GIVEN DATA:
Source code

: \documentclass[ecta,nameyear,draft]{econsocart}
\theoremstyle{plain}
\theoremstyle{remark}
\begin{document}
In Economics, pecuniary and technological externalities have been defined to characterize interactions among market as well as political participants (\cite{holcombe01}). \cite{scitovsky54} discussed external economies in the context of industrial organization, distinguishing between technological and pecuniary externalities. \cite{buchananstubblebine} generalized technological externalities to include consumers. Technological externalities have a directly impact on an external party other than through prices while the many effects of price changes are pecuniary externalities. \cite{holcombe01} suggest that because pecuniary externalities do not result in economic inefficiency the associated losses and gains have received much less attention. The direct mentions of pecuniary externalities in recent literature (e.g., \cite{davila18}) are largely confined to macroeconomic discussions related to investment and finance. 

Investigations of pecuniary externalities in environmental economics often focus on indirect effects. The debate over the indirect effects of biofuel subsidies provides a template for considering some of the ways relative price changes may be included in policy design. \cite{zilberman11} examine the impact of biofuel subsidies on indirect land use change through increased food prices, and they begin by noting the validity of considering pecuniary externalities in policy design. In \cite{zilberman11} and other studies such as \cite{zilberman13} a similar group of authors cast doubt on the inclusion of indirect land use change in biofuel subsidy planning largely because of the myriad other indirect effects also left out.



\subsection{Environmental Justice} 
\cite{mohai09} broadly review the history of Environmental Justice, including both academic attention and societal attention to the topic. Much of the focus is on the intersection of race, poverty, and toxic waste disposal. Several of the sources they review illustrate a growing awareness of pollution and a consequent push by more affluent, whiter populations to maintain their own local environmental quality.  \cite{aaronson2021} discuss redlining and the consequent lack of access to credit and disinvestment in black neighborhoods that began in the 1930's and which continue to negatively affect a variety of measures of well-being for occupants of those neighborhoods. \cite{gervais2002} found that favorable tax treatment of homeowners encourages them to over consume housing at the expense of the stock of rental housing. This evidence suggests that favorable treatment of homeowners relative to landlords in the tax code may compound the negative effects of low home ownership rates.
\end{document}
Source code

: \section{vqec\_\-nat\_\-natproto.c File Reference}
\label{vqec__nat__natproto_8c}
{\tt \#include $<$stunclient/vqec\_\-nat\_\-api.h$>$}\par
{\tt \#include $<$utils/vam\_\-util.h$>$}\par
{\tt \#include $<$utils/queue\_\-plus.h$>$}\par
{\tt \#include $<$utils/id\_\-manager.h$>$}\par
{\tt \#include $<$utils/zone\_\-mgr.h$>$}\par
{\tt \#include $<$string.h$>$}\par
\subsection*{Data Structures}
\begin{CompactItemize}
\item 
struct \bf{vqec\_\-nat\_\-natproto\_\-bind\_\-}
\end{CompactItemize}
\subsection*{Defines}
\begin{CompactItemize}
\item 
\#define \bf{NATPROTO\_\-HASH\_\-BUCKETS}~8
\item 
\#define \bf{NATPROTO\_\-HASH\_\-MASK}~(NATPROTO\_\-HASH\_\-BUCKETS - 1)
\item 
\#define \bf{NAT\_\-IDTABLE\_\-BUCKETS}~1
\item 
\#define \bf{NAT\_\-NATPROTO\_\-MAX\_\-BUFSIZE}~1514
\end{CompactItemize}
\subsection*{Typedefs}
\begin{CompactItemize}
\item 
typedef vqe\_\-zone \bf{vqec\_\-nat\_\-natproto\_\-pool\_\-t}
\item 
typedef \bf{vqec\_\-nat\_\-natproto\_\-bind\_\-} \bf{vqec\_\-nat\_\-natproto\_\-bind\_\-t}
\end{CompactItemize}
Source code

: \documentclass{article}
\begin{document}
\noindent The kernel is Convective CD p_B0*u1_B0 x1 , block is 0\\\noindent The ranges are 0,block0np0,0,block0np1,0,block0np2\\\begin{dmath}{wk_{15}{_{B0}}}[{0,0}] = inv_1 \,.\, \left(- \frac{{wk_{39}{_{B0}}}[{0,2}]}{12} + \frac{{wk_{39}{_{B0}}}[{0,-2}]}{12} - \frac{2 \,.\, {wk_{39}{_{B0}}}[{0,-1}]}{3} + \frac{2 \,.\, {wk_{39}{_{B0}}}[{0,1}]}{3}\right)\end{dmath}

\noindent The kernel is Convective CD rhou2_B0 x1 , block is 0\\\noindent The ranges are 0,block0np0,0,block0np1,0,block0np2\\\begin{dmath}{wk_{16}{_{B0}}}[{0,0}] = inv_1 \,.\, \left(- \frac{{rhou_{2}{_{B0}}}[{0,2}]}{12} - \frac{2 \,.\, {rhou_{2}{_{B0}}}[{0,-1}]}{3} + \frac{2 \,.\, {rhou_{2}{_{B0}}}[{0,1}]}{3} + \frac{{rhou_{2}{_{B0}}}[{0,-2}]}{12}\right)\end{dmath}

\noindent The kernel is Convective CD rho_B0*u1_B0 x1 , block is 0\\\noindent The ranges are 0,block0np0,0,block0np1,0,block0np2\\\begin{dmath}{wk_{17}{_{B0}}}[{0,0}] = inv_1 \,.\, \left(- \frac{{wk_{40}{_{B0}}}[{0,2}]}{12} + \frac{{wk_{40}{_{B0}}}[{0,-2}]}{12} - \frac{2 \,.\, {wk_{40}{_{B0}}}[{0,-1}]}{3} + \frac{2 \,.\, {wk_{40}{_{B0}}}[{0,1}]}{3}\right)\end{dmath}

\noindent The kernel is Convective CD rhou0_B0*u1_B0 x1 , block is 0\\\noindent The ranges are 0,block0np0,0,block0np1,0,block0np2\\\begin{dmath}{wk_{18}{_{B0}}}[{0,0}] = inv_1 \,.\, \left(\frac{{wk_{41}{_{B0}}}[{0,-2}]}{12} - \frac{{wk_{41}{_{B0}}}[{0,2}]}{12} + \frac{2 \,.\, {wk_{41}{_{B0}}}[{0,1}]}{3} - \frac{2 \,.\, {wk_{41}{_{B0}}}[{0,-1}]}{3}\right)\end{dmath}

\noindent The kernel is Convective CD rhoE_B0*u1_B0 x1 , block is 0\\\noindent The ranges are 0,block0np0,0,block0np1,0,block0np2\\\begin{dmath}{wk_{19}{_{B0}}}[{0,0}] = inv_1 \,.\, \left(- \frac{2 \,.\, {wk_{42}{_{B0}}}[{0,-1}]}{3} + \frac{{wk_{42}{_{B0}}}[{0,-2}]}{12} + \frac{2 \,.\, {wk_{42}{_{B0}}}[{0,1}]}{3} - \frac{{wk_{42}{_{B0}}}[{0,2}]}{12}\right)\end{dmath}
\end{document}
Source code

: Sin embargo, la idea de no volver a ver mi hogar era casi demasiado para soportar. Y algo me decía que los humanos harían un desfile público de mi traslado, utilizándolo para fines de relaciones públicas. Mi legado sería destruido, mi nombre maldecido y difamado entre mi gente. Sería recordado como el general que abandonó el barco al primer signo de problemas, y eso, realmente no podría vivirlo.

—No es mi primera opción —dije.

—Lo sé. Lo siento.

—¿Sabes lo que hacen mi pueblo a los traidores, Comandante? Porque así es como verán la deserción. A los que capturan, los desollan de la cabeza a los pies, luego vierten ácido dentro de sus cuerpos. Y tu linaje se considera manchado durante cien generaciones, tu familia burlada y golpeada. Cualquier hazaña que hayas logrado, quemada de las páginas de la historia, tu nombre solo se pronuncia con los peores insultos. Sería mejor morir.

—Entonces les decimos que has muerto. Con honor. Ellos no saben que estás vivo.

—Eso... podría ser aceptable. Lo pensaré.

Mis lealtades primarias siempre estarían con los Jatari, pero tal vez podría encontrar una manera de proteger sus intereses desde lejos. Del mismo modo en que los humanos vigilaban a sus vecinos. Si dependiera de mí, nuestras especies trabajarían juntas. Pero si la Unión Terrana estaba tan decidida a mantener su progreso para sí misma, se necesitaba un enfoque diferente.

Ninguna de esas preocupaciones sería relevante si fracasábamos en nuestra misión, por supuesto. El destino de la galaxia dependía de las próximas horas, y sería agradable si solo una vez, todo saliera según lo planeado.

---

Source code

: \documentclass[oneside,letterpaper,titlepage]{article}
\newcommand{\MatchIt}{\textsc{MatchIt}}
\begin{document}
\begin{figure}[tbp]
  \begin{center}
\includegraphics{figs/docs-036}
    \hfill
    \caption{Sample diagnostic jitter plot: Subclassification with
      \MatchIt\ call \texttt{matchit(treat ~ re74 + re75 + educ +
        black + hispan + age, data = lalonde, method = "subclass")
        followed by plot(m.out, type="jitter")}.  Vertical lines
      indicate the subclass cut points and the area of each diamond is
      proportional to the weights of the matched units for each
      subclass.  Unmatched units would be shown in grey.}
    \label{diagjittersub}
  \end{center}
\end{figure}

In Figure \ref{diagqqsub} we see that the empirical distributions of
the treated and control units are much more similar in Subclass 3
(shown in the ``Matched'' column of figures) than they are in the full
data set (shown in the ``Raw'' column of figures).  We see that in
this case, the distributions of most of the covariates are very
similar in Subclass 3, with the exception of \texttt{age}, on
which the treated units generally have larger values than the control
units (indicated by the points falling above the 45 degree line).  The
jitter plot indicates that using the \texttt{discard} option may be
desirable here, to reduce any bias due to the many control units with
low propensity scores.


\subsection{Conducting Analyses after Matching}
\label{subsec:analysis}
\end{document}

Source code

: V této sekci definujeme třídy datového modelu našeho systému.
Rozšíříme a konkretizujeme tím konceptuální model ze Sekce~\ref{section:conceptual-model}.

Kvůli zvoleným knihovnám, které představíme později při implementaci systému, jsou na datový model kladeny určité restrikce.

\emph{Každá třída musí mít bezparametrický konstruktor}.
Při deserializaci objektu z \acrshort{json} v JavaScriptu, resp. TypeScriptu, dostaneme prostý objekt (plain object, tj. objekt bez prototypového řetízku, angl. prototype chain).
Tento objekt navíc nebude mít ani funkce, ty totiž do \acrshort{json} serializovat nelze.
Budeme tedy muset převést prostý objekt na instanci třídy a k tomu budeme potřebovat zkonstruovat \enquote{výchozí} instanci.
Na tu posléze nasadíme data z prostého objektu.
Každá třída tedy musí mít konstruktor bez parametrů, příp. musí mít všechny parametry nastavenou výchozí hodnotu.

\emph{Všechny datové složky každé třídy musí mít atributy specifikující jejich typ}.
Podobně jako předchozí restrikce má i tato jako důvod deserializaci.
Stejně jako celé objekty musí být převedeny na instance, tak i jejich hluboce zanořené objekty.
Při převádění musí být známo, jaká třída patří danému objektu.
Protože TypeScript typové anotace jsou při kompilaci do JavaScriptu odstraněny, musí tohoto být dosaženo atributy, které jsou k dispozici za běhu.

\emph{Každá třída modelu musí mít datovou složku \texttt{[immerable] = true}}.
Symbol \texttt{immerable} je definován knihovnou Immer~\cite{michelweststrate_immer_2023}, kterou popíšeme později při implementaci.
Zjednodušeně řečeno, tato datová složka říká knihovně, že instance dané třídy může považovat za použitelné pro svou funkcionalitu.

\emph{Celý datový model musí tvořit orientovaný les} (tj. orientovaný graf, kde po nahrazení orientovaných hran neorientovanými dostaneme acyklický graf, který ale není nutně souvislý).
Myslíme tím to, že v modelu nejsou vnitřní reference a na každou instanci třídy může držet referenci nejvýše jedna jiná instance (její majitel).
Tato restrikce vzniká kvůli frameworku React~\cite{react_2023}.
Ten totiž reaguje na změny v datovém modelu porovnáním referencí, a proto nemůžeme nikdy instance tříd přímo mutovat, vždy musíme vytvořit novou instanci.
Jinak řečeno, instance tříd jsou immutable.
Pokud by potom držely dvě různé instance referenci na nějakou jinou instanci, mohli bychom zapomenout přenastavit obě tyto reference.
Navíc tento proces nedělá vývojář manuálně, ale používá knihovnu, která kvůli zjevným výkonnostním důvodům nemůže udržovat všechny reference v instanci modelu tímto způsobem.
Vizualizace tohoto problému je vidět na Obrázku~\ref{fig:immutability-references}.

--

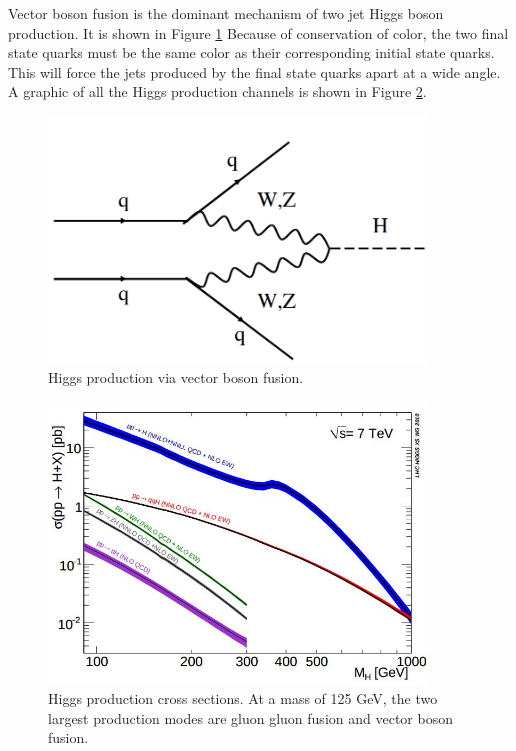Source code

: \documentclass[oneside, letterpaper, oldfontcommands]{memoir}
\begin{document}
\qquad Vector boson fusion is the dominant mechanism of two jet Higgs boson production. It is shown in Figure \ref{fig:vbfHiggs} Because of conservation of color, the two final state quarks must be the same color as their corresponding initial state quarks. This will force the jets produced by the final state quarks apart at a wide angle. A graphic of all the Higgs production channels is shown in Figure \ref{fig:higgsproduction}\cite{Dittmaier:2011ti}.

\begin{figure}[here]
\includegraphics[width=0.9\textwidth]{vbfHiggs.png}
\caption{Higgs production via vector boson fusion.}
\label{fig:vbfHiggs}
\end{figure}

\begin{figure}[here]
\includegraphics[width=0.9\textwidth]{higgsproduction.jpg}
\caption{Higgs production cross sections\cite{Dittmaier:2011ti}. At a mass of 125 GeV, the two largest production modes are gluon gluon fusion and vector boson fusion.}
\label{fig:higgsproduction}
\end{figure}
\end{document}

ASSIGNMENT: Using the records above, set down exactly the lines from the one with "no podría vivirlo." through the one with "aceptable. Lo pensaré.", inclusive, and nothing more.

RESULT OF THIS TASK:
: Sin embargo, la idea de no volver a ver mi hogar era casi demasiado para soportar. Y algo me decía que los humanos harían un desfile público de mi traslado, utilizándolo para fines de relaciones públicas. Mi legado sería destruido, mi nombre maldecido y difamado entre mi gente. Sería recordado como el general que abandonó el barco al primer signo de problemas, y eso, realmente no podría vivirlo.

—No es mi primera opción —dije.

—Lo sé. Lo siento.

—¿Sabes lo que hacen mi pueblo a los traidores, Comandante? Porque así es como verán la deserción. A los que capturan, los desollan de la cabeza a los pies, luego vierten ácido dentro de sus cuerpos. Y tu linaje se considera manchado durante cien generaciones, tu familia burlada y golpeada. Cualquier hazaña que hayas logrado, quemada de las páginas de la historia, tu nombre solo se pronuncia con los peores insultos. Sería mejor morir.

—Entonces les decimos que has muerto. Con honor. Ellos no saben que estás vivo.

—Eso... podría ser aceptable. Lo pensaré.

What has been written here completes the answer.